By Mark Young, Islander Reporter

Following an official Feb. 8 dissolution between Bradenton Beach and the Center for Municipal Solutions regarding the ongoing cellular communications tower saga, the city is working on a new ordinance that will better fit its needs.

Negotiations between city attorney Ricinda Perry and CMS’s Lawrence “Rusty” Monroe came to a standstill over three key issues in the ordinance Monroe authored in 2011.

Perry said Monroe would not budge on the city’s insurance requirements to retain him as a consultant to review cell tower applications, which was required by Monroe’s ordinance; would not agree to a termination clause; and wanted the city to be responsible for paying him if any applicant pulled out of the process.

Perry informed commissioners Feb. 7 that she did not believe the city and Monroe would come to terms and sent Monroe a letter dated Feb. 8 announcing that the city would not pursue the relationship further.

Perry updated commissioners on the next step at the Feb. 21 city commission meeting.

“He sent a very gracious response back that he understood it wouldn’t work out with us,” said Perry. “That relationship has been severed. The city is working on a new ordinance, public hearing dates have been picked and we will be sending out a request for proposal for another professional company to help with the technical aspects associated with cellular communications.”

Perry said the RFP could be presented to commissioners at their March 7 meeting.

Progress also is being made to address the city’s noise ordinance.

The issue has been listed under old business on the agenda for some time with Mayor John Shaughnessy calling it a complicated issue that the city should not rush.

Shaughnessy said progress is being made, but there is a lot more to do.

“I have been given the first phase of a noise ordinance that we are putting together because times have changed in Bradenton Beach,” he said. “Changes have to be made. It’s been awhile.”

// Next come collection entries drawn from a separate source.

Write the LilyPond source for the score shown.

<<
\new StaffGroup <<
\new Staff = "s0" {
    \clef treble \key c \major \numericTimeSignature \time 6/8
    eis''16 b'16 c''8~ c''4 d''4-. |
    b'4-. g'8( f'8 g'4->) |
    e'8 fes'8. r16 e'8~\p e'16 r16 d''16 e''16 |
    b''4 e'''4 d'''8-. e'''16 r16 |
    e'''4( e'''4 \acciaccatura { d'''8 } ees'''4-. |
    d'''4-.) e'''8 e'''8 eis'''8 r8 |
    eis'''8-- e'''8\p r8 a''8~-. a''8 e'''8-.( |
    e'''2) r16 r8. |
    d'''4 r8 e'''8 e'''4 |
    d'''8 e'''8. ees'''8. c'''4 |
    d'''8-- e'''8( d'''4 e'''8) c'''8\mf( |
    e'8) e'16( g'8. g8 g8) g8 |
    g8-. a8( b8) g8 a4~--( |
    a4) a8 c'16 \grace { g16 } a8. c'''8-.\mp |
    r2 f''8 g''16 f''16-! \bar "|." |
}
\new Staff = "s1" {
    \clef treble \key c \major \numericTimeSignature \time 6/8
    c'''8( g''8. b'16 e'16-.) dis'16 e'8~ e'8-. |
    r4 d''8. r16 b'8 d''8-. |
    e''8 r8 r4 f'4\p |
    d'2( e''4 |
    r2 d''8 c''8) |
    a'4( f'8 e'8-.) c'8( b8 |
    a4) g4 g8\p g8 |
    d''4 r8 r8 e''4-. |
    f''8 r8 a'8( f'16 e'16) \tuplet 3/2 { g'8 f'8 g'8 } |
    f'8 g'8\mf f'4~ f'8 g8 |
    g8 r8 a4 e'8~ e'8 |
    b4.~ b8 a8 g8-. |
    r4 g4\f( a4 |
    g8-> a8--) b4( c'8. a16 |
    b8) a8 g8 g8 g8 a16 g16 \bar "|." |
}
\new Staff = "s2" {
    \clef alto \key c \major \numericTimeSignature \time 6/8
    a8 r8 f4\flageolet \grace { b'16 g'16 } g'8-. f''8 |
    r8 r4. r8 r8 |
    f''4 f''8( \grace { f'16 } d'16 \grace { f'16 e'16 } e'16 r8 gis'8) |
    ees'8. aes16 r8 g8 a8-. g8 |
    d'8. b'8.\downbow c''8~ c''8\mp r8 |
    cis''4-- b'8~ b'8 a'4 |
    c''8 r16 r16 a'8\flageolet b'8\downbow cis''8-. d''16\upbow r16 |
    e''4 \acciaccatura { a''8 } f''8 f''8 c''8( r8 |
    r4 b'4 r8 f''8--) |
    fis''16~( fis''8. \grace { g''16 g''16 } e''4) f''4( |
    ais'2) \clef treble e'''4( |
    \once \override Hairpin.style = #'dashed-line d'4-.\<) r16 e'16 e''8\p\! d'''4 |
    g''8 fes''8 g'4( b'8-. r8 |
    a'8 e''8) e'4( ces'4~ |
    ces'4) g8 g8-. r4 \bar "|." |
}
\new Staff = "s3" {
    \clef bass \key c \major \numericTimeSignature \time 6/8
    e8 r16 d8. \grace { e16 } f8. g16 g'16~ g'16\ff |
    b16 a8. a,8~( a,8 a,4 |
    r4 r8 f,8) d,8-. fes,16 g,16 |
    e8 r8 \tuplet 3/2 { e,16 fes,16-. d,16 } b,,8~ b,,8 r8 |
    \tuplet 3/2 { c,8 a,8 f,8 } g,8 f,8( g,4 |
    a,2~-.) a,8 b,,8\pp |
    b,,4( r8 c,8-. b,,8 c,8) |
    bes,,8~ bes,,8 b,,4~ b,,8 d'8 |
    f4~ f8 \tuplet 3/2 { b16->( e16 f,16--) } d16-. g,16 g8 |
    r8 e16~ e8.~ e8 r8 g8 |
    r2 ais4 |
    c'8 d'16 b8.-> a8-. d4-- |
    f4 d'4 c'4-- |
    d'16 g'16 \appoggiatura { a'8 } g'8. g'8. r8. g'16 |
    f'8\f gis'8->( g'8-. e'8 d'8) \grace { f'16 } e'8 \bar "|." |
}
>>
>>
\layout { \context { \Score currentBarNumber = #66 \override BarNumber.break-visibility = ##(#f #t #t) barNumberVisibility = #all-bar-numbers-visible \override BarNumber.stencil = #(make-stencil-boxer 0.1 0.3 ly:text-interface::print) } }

Shaughnessy said as the process moves forward, “we will have public comment, but this is a thing in process.”

In other matters, Shaughnessy, Vice Mayor Ed Straight and Commissioner Ric Gatehouse approved a $5,200 purchase for a digital recording system. Currently, the city uses a cassette-tape recorder.

Commissioners Jan Vosburgh and Gay Breuler were absent with excuse.

Public works director Tom Woodard asked commissioners to begin a process to set standards for issuing permits on city rights of way. Woodard said the city has no specifications, “and people do what they want.”

The result, he said, is that work is left up to city staff that should have been covered in an individual permit. Woodard gave an example of a resident using cold-patch asphalt purchased at a hardware store to repair a pot hole on a city right of way.

“And that just doesn’t work,” said Woodard. “We had to go back in and clean out the base of that area.”

Woodard said standards should be attached to right-of-way permits that apply to citizens and contractors alike. The cost to draft the standards will be $2,000, but Woodard said the price would be split between the public works and planning departments.

The request was approved 3-0.

A request was denied 3-0 to install a speed bump on 11th Street South. Frank Harrison, a resident on the street, said speed bumps were in place before a resurfacing project.

Harrison said there are a lot of rentals on his street and speeding is a serious situation.

Straight moved to deny the request, saying it’s an issue that should come up during budget discussions.

“If we put it on one street, I think we are going to have more requests and that is going to get costly,” said Straight.

Gatehouse agreed, suggesting law enforcement be notified to have a presence in the area.

“If that doesn’t work, then maybe we can revisit this,” he said.